··· Provided information ···
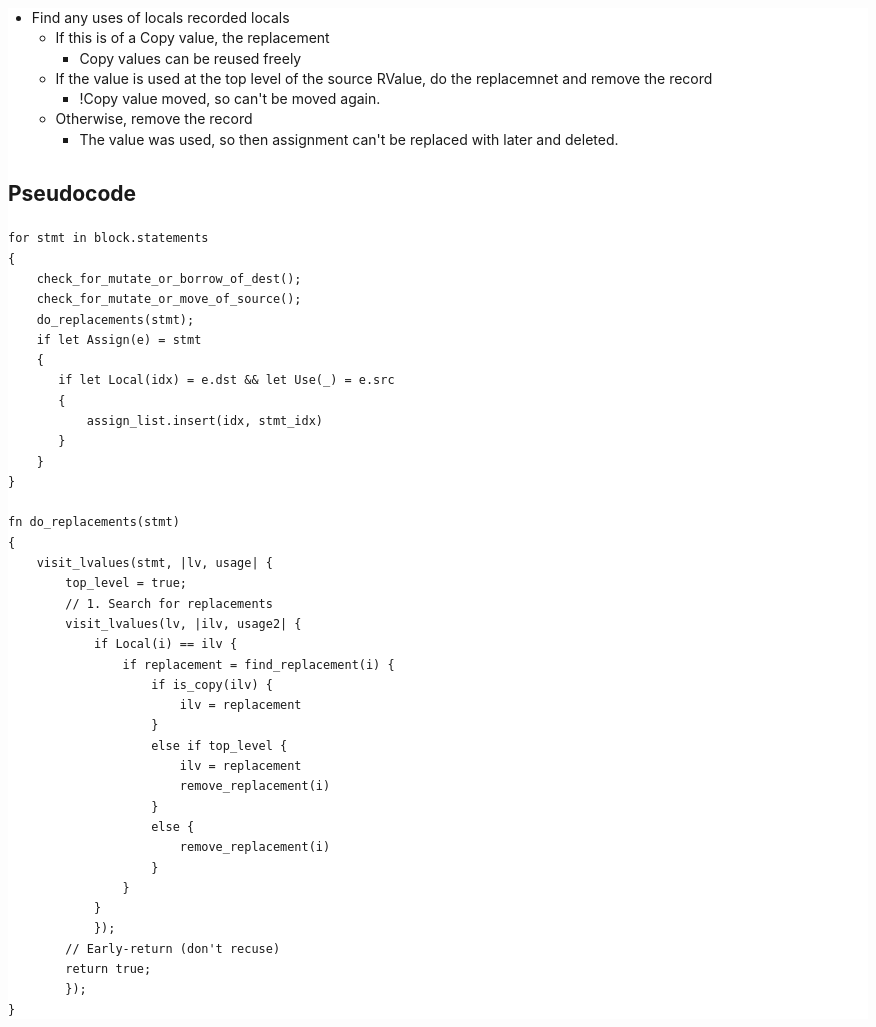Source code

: - Find any uses of locals recorded locals
  - If this is of a Copy value, the replacement
    - Copy values can be reused freely
  - If the value is used at the top level of the source RValue, do the replacemnet and remove the record
    - !Copy value moved, so can't be moved again.
  - Otherwise, remove the record
    - The value was used, so then assignment can't be replaced with later and deleted.

Pseudocode
----------

```
for stmt in block.statements
{
    check_for_mutate_or_borrow_of_dest();
    check_for_mutate_or_move_of_source();
    do_replacements(stmt);
    if let Assign(e) = stmt
    {
       if let Local(idx) = e.dst && let Use(_) = e.src
       {
           assign_list.insert(idx, stmt_idx)
       }
    }
}

fn do_replacements(stmt)
{
    visit_lvalues(stmt, |lv, usage| {
        top_level = true;
        // 1. Search for replacements
        visit_lvalues(lv, |ilv, usage2| {
            if Local(i) == ilv {
                if replacement = find_replacement(i) {
                    if is_copy(ilv) {
                        ilv = replacement
                    }
                    else if top_level {
                        ilv = replacement
                        remove_replacement(i)
                    }
                    else {
                        remove_replacement(i)
                    }
                }
            }
            });
        // Early-return (don't recuse)
        return true;
        });
}
```
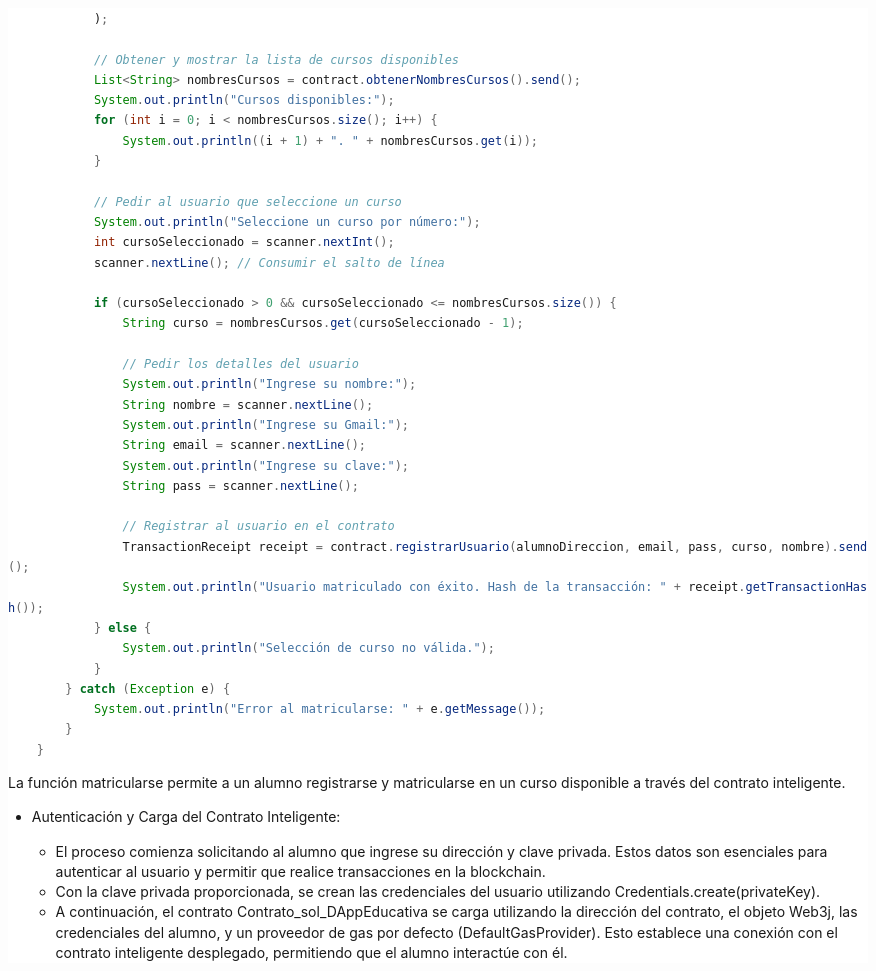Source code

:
 ```java
            );

            // Obtener y mostrar la lista de cursos disponibles
            List<String> nombresCursos = contract.obtenerNombresCursos().send();
            System.out.println("Cursos disponibles:");
            for (int i = 0; i < nombresCursos.size(); i++) {
                System.out.println((i + 1) + ". " + nombresCursos.get(i));
            }

            // Pedir al usuario que seleccione un curso
            System.out.println("Seleccione un curso por número:");
            int cursoSeleccionado = scanner.nextInt();
            scanner.nextLine(); // Consumir el salto de línea

            if (cursoSeleccionado > 0 && cursoSeleccionado <= nombresCursos.size()) {
                String curso = nombresCursos.get(cursoSeleccionado - 1);

                // Pedir los detalles del usuario
                System.out.println("Ingrese su nombre:");
                String nombre = scanner.nextLine();
                System.out.println("Ingrese su Gmail:");
                String email = scanner.nextLine();
                System.out.println("Ingrese su clave:");
                String pass = scanner.nextLine();

                // Registrar al usuario en el contrato
                TransactionReceipt receipt = contract.registrarUsuario(alumnoDireccion, email, pass, curso, nombre).send();
                System.out.println("Usuario matriculado con éxito. Hash de la transacción: " + receipt.getTransactionHash());
            } else {
                System.out.println("Selección de curso no válida.");
            }
        } catch (Exception e) {
            System.out.println("Error al matricularse: " + e.getMessage());
        }
    }
```
La función matricularse permite a un alumno registrarse y matricularse en un curso disponible a través del contrato inteligente. 

- Autenticación y Carga del Contrato Inteligente:

   - El proceso comienza solicitando al alumno que ingrese su dirección y clave privada. Estos datos son esenciales para autenticar al usuario y permitir que realice transacciones en la blockchain.
   - Con la clave privada proporcionada, se crean las credenciales del usuario utilizando Credentials.create(privateKey).
   - A continuación, el contrato Contrato_sol_DAppEducativa se carga utilizando la dirección del contrato, el objeto Web3j, las credenciales del alumno, y un proveedor de gas por defecto (DefaultGasProvider). Esto establece una conexión con el contrato inteligente desplegado, permitiendo que el alumno interactúe con él.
···
With the pictures left aside, set down each entry above exactly as it stands.

Source code

: - Find any uses of locals recorded locals
  - If this is of a Copy value, the replacement
    - Copy values can be reused freely
  - If the value is used at the top level of the source RValue, do the replacemnet and remove the record
    - !Copy value moved, so can't be moved again.
  - Otherwise, remove the record
    - The value was used, so then assignment can't be replaced with later and deleted.

Pseudocode
----------

```
for stmt in block.statements
{
    check_for_mutate_or_borrow_of_dest();
    check_for_mutate_or_move_of_source();
    do_replacements(stmt);
    if let Assign(e) = stmt
    {
       if let Local(idx) = e.dst && let Use(_) = e.src
       {
           assign_list.insert(idx, stmt_idx)
       }
    }
}

fn do_replacements(stmt)
{
    visit_lvalues(stmt, |lv, usage| {
        top_level = true;
        // 1. Search for replacements
        visit_lvalues(lv, |ilv, usage2| {
            if Local(i) == ilv {
                if replacement = find_replacement(i) {
                    if is_copy(ilv) {
                        ilv = replacement
                    }
                    else if top_level {
                        ilv = replacement
                        remove_replacement(i)
                    }
                    else {
                        remove_replacement(i)
                    }
                }
            }
            });
        // Early-return (don't recuse)
        return true;
        });
}
```
Source code

:
 ```java
            );

            // Obtener y mostrar la lista de cursos disponibles
            List<String> nombresCursos = contract.obtenerNombresCursos().send();
            System.out.println("Cursos disponibles:");
            for (int i = 0; i < nombresCursos.size(); i++) {
                System.out.println((i + 1) + ". " + nombresCursos.get(i));
            }

            // Pedir al usuario que seleccione un curso
            System.out.println("Seleccione un curso por número:");
            int cursoSeleccionado = scanner.nextInt();
            scanner.nextLine(); // Consumir el salto de línea

            if (cursoSeleccionado > 0 && cursoSeleccionado <= nombresCursos.size()) {
                String curso = nombresCursos.get(cursoSeleccionado - 1);

                // Pedir los detalles del usuario
                System.out.println("Ingrese su nombre:");
                String nombre = scanner.nextLine();
                System.out.println("Ingrese su Gmail:");
                String email = scanner.nextLine();
                System.out.println("Ingrese su clave:");
                String pass = scanner.nextLine();

                // Registrar al usuario en el contrato
                TransactionReceipt receipt = contract.registrarUsuario(alumnoDireccion, email, pass, curso, nombre).send();
                System.out.println("Usuario matriculado con éxito. Hash de la transacción: " + receipt.getTransactionHash());
            } else {
                System.out.println("Selección de curso no válida.");
            }
        } catch (Exception e) {
            System.out.println("Error al matricularse: " + e.getMessage());
        }
    }
```
La función matricularse permite a un alumno registrarse y matricularse en un curso disponible a través del contrato inteligente. 

- Autenticación y Carga del Contrato Inteligente:

   - El proceso comienza solicitando al alumno que ingrese su dirección y clave privada. Estos datos son esenciales para autenticar al usuario y permitir que realice transacciones en la blockchain.
   - Con la clave privada proporcionada, se crean las credenciales del usuario utilizando Credentials.create(privateKey).
   - A continuación, el contrato Contrato_sol_DAppEducativa se carga utilizando la dirección del contrato, el objeto Web3j, las credenciales del alumno, y un proveedor de gas por defecto (DefaultGasProvider). Esto establece una conexión con el contrato inteligente desplegado, permitiendo que el alumno interactúe con él.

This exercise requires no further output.